I never add the sugar, but I use 90% chocolate instead of 100% (baking) chocolate



yumyum, thanks. i guess i can substitute Chicken mince for turkey mince as few Aussie butchers carry turkey. and Canned Chipotle chilles in adobe sauce.. i guess i can substitute my fresh garden chilles or the ones i steal from the Turkish neighbour up the street (with his approval) :grin: he grows them in the front yards.

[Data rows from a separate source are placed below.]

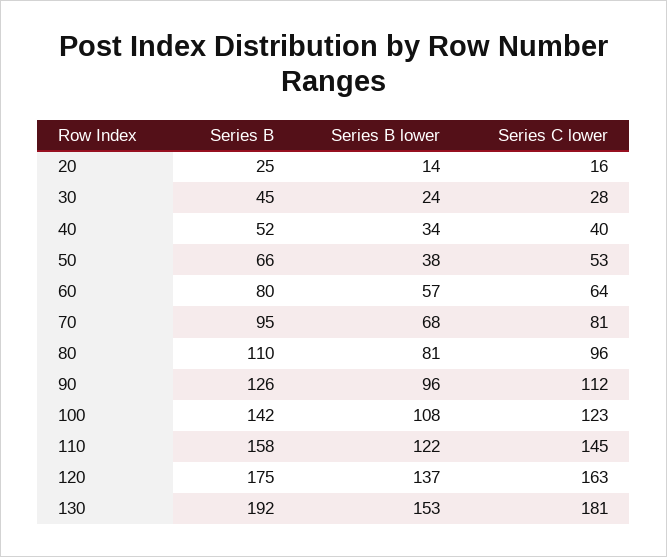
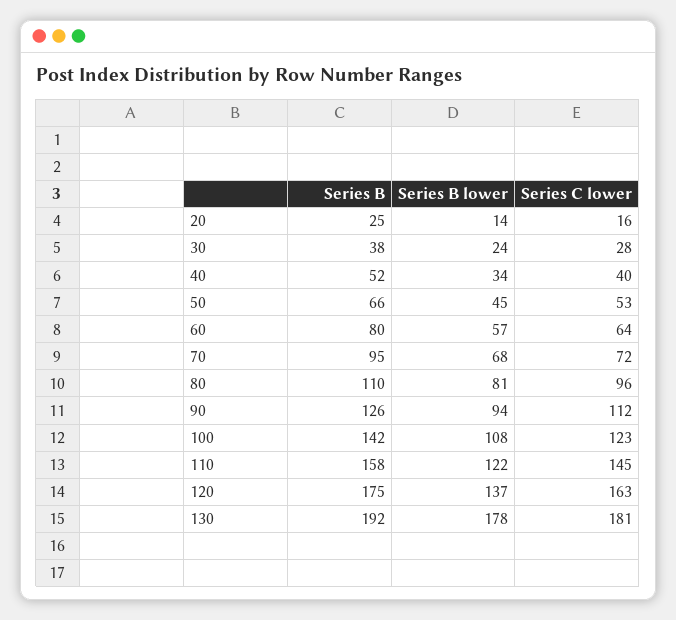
  {
    "Series B": {
      "20": 25,
-     "30": 45,
+     "30": 38,
      "40": 52,
      "50": 66,
      "60": 80,
      "70": 95,
      "80": 110,
      "90": 126,
      "100": 142,
      "110": 158,
      "120": 175,
      "130": 192
    },
    "Series B lower": {
      "20": 14,
      "30": 24,
      "40": 34,
-     "50": 38,
+     "50": 45,
      "60": 57,
      "70": 68,
      "80": 81,
-     "90": 96,
+     "90": 94,
      "100": 108,
      "110": 122,
      "120": 137,
-     "130": 153
+     "130": 178
    },
    "Series C lower": {
      "20": 16,
      "30": 28,
      "40": 40,
      "50": 53,
      "60": 64,
-     "70": 81,
+     "70": 72,
      "80": 96,
      "90": 112,
      "100": 123,
      "110": 145,
      "120": 163,
      "130": 181
    }
  }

Chicken mince will do nicely :-)

As for the Chipotles in Adobo sauce, I'm afraid there is no substituting that so easily. If you can't actually find these in your foreign foods area of the store, then your best approximation is going to be dried, smoked chipotle peppers. These are very light to ship and I could probably mail you some if you can't find them. They are smoked jalapenos and have a very distinctive flavor. YOu might be able to substitute using a combination of fresh jalapeno chilis *and* smoked paprika, but it would only be an approximation. But the adobo sauce is another few layers of flavor. Adobo is vinegar, tomatoes, garlic, oregano and more: http://en.wikipedia.org/wiki/Adobo

It's worth checking to see if any mexican ingredients are in a big market near you. The cans are small, only about 8 ounces/1 cup/ 200g



I will take a look around Tracie. Thanks for your advice. and kind of you to offer to mail them. am sure i can find them around here.